◆ **TEXT SEGMENT**
1. SQS basically guarantees out of order message arrival. That may or may not be important but for certain use cases, that IS important. And then you're stuck mitigating out of order arrival in your application. It'd be nice if there were a parameter that can be set to delay delivery of a message until the one prior arrives. I understand it's a trade-off between reliability and delivery speed but not having this configurable sucks.

2. AutoScale has no knowledge of which servers to kill. As a result, it is suited for the most basic applications only, like stateless HTTPD. Anything more complex and it fails entirely. For example, it's not suited for media transcoding because a server that's actually doing work might get killed off, while an idle instance is left alone. Not cool. So, again, one is stuck doing this logic in a custom app some place.

AkashAgrawal

I missed this service for SQS badly, that's why we wrote our own solution to auto-scale based on SQS length. Please read here: http://tech-queries.blogspot.com/2011/04/suicide-workers.html

"So when our SQS length is more than a threshold, we know that our current conversion fleet is not enough to handle increased load."

Susan

Akash,

your solution is the first that comes to mind but it's crude and not very elegant. (I can say this because we also went and abandoned this idea.:) )

The issue is that looking at absolute metric such as SQS queue depth tells you nothing about the TREND. And it's the trend you're after.

Consider this example. Let's say your threshold is 5. And queue depth metrics go 1, 3, 5, 200, 199, 198, 197, etc...

What happens is at 200 you spawn a server. You spawn another one at 199. By the time you get to 190, you have enough servers to ensure a steady downward trend on the queue depth. BUT! Your solution will keep launching servers, to the point where you end up with 100s of EC2 machines but your queue depth is 6.

A much better way is to look at moving avg to smooth out the spikes. Even better still is to look at rate of change of moving averages. You don't need to launch machines on a consistent downward trend.

AkashAgrawal

@Susan: We are actually seeing if the SQS persist above this threshold for 30 mins then only it will spawn a new instance. Also as soon as a instance is launched, SQS length should drop significantly.

@Jeff: I couldn't find the pricing information about SQS monitoring on any product page. Can you please let me know the pricing info?

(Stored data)
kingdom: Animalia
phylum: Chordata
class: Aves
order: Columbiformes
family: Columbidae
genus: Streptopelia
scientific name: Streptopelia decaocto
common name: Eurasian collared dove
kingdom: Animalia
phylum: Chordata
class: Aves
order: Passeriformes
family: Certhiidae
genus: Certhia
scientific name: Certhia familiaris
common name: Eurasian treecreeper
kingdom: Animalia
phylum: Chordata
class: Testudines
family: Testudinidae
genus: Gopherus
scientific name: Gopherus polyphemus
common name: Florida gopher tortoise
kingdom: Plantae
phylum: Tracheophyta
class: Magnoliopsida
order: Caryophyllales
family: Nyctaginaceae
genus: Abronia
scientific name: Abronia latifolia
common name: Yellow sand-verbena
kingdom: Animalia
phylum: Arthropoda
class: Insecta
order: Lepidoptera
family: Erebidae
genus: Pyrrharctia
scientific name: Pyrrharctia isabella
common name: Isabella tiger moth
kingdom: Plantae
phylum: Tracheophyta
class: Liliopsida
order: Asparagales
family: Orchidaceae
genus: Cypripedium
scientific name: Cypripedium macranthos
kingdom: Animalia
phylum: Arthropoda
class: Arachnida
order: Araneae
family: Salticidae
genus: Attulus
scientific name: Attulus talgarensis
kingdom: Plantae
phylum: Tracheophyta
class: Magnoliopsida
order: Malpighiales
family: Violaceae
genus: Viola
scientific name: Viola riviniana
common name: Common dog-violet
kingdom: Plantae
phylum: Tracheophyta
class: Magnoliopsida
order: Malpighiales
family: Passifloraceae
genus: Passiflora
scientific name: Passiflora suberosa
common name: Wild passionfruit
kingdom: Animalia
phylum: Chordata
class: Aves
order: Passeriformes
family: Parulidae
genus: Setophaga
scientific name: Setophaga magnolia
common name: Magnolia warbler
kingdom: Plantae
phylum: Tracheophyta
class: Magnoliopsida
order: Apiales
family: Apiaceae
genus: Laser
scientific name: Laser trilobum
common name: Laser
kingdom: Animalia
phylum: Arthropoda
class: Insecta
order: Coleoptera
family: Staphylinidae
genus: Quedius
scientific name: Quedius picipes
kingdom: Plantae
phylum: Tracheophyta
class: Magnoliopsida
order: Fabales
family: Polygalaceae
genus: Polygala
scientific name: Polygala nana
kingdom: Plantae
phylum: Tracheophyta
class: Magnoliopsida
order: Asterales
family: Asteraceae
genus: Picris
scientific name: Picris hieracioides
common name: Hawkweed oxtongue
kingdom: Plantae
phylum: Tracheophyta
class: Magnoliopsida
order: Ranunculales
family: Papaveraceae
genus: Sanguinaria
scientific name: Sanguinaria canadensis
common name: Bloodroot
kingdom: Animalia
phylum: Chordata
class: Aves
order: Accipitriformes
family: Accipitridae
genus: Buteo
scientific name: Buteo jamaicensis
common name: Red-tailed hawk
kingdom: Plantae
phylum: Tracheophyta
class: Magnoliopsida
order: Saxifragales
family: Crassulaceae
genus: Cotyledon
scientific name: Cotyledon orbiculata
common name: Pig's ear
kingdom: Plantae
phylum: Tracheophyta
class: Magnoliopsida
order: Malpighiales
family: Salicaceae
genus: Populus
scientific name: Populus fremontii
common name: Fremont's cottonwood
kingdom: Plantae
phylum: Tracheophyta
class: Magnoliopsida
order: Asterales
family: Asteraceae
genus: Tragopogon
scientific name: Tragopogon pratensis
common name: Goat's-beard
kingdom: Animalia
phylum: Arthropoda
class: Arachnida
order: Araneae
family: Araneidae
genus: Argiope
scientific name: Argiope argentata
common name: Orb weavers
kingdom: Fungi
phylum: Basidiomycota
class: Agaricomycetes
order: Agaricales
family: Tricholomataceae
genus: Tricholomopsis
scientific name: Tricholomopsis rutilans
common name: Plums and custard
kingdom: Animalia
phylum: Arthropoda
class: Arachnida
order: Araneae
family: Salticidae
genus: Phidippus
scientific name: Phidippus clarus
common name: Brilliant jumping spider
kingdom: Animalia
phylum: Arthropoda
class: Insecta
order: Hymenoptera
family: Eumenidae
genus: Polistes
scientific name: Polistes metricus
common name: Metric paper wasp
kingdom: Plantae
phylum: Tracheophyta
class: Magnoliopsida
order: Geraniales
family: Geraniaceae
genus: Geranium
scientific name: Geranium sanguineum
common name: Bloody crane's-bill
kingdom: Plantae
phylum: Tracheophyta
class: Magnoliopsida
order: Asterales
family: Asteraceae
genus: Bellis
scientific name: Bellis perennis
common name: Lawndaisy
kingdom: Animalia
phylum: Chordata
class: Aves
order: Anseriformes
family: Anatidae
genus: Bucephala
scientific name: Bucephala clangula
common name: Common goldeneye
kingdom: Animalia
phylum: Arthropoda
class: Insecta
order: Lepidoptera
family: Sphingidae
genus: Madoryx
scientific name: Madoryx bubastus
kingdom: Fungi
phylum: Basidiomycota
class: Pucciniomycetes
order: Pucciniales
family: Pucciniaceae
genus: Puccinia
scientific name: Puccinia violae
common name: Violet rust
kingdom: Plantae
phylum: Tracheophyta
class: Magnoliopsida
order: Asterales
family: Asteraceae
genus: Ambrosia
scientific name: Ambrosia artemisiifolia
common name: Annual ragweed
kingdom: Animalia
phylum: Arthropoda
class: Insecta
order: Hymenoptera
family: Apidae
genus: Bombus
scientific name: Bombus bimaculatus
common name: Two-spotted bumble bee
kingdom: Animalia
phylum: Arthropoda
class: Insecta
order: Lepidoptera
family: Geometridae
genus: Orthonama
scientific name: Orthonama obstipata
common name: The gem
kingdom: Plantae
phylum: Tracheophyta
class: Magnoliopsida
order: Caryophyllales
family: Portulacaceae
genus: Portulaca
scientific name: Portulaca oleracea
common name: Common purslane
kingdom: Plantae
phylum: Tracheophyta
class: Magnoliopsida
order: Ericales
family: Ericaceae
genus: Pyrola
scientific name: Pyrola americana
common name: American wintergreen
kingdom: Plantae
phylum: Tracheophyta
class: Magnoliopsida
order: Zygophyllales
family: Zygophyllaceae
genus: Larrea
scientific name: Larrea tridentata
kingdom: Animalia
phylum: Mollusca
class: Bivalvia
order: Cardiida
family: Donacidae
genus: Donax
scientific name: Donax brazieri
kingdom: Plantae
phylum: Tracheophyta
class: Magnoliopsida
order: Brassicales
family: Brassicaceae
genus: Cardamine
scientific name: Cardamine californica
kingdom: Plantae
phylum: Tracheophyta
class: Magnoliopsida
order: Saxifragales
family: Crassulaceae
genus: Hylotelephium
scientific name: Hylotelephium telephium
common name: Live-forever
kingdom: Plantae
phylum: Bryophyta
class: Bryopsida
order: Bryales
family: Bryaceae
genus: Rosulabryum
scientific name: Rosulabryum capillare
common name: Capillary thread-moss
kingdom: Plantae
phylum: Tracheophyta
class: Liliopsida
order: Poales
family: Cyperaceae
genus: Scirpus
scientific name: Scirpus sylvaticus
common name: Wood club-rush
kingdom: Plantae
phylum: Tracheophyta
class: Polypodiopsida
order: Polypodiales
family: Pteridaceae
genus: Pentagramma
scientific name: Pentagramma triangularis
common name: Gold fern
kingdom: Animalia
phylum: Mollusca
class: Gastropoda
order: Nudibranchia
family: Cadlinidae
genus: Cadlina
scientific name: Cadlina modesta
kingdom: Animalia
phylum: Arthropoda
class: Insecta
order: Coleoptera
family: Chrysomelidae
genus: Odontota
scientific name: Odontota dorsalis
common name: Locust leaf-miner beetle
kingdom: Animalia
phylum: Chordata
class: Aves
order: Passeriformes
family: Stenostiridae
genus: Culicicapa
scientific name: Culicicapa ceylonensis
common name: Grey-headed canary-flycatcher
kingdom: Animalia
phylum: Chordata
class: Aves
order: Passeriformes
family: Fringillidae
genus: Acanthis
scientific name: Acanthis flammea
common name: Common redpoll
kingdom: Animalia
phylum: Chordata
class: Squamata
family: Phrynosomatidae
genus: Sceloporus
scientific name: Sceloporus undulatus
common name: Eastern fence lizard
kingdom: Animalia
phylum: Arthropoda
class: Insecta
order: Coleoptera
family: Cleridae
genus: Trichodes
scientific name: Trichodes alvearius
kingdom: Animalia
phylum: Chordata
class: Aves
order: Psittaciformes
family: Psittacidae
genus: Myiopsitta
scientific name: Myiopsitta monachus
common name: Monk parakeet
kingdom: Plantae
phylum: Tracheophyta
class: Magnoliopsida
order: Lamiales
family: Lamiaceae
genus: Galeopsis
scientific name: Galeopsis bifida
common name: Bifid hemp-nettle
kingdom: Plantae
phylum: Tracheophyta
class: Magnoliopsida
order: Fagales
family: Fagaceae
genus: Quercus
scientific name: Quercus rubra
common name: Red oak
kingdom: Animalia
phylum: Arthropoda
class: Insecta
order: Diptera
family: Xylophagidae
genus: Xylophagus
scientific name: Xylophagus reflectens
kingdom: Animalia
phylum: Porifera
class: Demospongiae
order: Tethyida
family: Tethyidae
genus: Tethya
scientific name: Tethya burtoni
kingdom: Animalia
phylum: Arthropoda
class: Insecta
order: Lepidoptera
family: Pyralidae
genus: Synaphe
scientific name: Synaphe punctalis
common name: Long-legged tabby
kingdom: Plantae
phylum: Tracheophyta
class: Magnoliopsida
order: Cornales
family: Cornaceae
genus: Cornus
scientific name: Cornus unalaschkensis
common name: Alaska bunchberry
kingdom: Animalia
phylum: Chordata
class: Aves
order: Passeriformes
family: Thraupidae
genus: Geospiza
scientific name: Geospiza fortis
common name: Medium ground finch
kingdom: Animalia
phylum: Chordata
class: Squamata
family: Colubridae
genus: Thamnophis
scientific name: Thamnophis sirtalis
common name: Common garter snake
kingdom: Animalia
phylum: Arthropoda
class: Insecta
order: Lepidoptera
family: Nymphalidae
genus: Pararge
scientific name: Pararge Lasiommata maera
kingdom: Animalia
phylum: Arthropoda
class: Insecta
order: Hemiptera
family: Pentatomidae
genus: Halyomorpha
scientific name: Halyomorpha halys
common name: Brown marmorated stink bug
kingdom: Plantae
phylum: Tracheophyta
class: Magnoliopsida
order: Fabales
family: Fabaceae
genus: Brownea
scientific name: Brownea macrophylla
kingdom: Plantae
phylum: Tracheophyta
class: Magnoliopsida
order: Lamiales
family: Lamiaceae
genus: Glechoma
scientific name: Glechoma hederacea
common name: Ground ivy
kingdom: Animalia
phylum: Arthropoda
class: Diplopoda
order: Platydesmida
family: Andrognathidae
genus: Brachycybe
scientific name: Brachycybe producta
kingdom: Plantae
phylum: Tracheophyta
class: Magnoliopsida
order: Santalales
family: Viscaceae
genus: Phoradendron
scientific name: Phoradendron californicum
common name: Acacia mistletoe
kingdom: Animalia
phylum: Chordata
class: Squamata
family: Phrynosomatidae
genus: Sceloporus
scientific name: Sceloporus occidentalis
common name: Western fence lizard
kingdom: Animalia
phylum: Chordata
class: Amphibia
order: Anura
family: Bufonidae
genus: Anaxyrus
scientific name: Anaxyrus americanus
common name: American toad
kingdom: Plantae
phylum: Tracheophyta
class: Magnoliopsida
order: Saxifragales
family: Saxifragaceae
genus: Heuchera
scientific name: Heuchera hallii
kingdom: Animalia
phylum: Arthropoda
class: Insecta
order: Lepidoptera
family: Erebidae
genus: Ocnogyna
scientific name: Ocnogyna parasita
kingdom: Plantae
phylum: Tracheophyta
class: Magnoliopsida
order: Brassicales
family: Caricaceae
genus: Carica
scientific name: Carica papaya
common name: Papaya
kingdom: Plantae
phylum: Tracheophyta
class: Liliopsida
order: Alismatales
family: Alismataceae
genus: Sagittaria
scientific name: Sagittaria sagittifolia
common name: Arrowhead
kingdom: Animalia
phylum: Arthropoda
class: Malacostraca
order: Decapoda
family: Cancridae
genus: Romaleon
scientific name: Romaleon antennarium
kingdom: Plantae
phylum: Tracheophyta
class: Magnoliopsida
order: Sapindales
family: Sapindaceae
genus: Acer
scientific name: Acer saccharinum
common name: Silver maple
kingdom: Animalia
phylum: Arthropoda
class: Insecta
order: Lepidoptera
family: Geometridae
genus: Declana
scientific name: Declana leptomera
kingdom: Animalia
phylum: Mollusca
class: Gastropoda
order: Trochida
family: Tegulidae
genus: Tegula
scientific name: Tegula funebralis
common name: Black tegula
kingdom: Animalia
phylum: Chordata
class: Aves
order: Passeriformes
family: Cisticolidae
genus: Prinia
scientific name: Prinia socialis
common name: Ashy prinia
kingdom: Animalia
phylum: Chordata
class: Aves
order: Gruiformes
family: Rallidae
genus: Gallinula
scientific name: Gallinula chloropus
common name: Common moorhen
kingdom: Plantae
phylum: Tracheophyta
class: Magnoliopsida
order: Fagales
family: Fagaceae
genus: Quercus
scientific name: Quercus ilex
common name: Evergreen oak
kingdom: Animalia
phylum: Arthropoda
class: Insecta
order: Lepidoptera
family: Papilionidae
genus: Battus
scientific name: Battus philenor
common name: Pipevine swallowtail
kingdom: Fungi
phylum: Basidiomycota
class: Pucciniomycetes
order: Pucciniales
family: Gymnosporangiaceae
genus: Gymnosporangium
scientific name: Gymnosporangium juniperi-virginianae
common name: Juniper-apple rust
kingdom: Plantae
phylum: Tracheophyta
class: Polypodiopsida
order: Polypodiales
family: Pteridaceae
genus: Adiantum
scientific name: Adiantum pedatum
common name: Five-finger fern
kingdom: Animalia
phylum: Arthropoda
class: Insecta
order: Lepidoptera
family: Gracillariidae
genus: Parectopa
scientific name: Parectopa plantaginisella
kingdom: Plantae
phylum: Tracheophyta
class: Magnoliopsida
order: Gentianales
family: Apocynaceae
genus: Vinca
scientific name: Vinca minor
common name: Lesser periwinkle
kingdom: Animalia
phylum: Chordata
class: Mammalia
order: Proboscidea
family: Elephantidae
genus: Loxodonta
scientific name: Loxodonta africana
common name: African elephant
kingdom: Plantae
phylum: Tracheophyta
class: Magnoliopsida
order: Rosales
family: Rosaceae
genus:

◆ **TASK SET**
A. Reproduce the passage of the SQS discussion between "Consider this example." and "should drop significantly.", inclusive.
B. Summarize the SQS discussion in three sentences.

◆ **ANSWER SECTION**
A.
Consider this example. Let's say your threshold is 5. And queue depth metrics go 1, 3, 5, 200, 199, 198, 197, etc...

What happens is at 200 you spawn a server. You spawn another one at 199. By the time you get to 190, you have enough servers to ensure a steady downward trend on the queue depth. BUT! Your solution will keep launching servers, to the point where you end up with 100s of EC2 machines but your queue depth is 6.

A much better way is to look at moving avg to smooth out the spikes. Even better still is to look at rate of change of moving averages. You don't need to launch machines on a consistent downward trend.

AkashAgrawal

@Susan: We are actually seeing if the SQS persist above this threshold for 30 mins then only it will spawn a new instance. Also as soon as a instance is launched, SQS length should drop significantly.

B. The discussion opens with two complaints: SQS delivers messages out of order with no configurable way to hold a message until the prior one arrives, and AutoScale cannot tell which servers to kill, so it suits only the most basic applications. AkashAgrawal describes a custom solution that launches instances when SQS length exceeds a threshold, but Susan calls this crude because absolute queue depth says nothing about the trend, and recommends moving averages and their rate of change instead. AkashAgrawal replies that a new instance is spawned only if the queue stays above the threshold for 30 minutes, and asks Jeff for pricing information on SQS monitoring.